What is Haemorrhoids?

Hemorrhoids (HEM-uh-roids), also called piles, are swollen veins in your anus and lower rectum, similar to varicose veins. Hemorrhoids can develop inside the rectum (internal hemorrhoids) or under the skin around the anus (external hemorrhoids).

Nearly three out of four adults will have hemorrhoids from time to time. Hemorrhoids have a number of causes, but often the cause is unknown.
Symptoms

Signs and symptoms of hemorrhoids usually depend on the type of hemorrhoid.
External hemorrhoids

These are under the skin around your anus. Signs and symptoms might include:

-Itching or irritation in your anal region

-Pain or discomfort

-Swelling around your anus

-Bleeding

Internal hemorrhoids

Internal hemorrhoids lie inside the rectum. You usually can’t see or feel them, and they rarely cause discomfort. But straining or irritation when passing stool can cause:

-Painless bleeding during bowel movements. You might notice small amounts of bright red blood on your toilet tissue or in the toilet.

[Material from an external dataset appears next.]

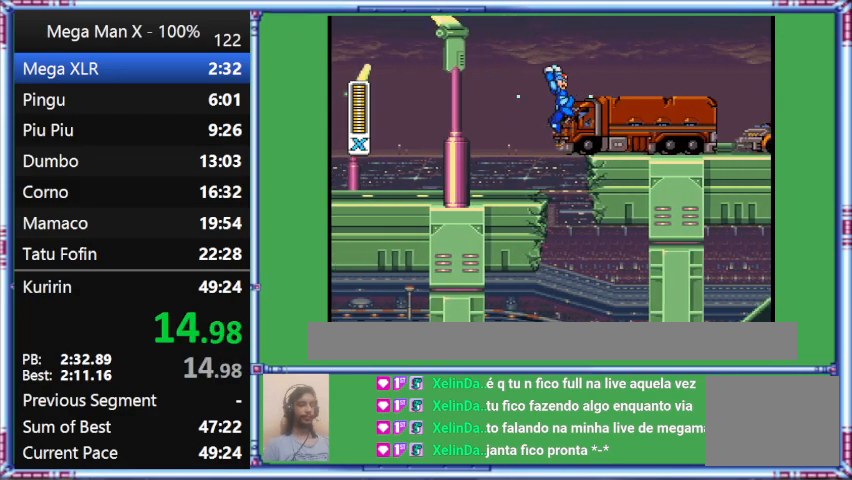
{"buttons": ["B", "Y", "DPAD_RIGHT"], "events": [[333, "B", "down"]]}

-A hemorrhoid to push through the anal opening (prolapsed or protruding hemorrhoid), resulting in pain and irritation.
Thrombosed hemorrhoids

If blood pools in an external hemorrhoid and forms a clot (thrombus), it can result in:

-Severe pain

-Swelling

-Inflammation

-A hard lump near your anus

TREATMENT

A diet that consists of high-fiber foods. Doing so softens the stool and increases its bulk, which will help you avoid the straining that can worsen symptoms from existing hemorrhoids. Add fiber to your diet slowly to avoid problems with gas.

Doctor can prescribe the use topical treatments. Apply an over-the-counter hemorrhoid cream or suppository containing hydrocortisone, or use pads containing witch hazel or a numbing agent.

Sitz bath. Soak your anal area in plain warm water for 10 to 15 minutes two to three times a day. A sitz bath fits over the toilet.

Surgical procedures

Only a small percentage of people with hemorrhoids require surgery. However, if other procedures haven’t been successful or you have large hemorrhoids, your doctor might recommend one of the following:

Hemorrhoid removal (hemorrhoidectomy). Choosing one of various techniques, your surgeon removes excessive tissue that causes bleeding. The surgery can be done with local anesthesia combined with sedation, spinal anesthesia or general anesthesia.

Hemorrhoidectomy is the most effective and complete way to treat severe or recurring hemorrhoids. Complications can include temporary difficulty emptying your bladder, which can result in urinary tract infections. This complication occurs mainly after spinal anesthesia.

Most people have some pain after the procedure, which medications can relieve. Soaking in a warm bath also might help.

Hemorrhoid stapling. This procedure, called stapled hemorrhoidopexy, blocks blood flow to hemorrhoidal tissue. It is typically used only for internal hemorrhoids.

Stapling generally involves less pain than hemorrhoidectomy and allows for earlier return to regular activities. Compared with hemorrhoidectomy, however, stapling has been associated with a greater risk of recurrence and rectal prolapse, in which part of the rectum protrudes from the anus.

Complications can also include bleeding, urinary retention and pain, as well as, rarely, a life-threatening blood infection (sepsis). Talk with your doctor about the best option for you.

Minimally invasive procedures

Rubber band ligation of hemorrhoid
Rubber band ligation of hemorrhoid

For persistent bleeding or painful hemorrhoids, your doctor might recommend one of the other minimally invasive procedures available. These treatments can be done in your doctor’s office or other outpatient setting and don’t usually require anesthesia.

Rubber band ligation. Your doctor places one or two tiny rubber bands around the base of an internal hemorrhoid to cut off its circulation. The hemorrhoid withers and falls off within a week.

Hemorrhoid banding can be uncomfortable and cause bleeding, which might begin two to four days after the procedure but is rarely severe. Occasionally, more-serious complications can occur.
Injection (sclerotherapy). Your doctor injects a chemical solution into the hemorrhoid tissue to shrink it. While the injection causes little or no pain, it might be less effective than rubber band ligation.
Coagulation (infrared, laser or bipolar). Coagulation techniques use laser or infrared light or heat. They cause small, bleeding internal hemorrhoids to harden and shrivel. Coagulation has few side effects and usually causes little discomfort.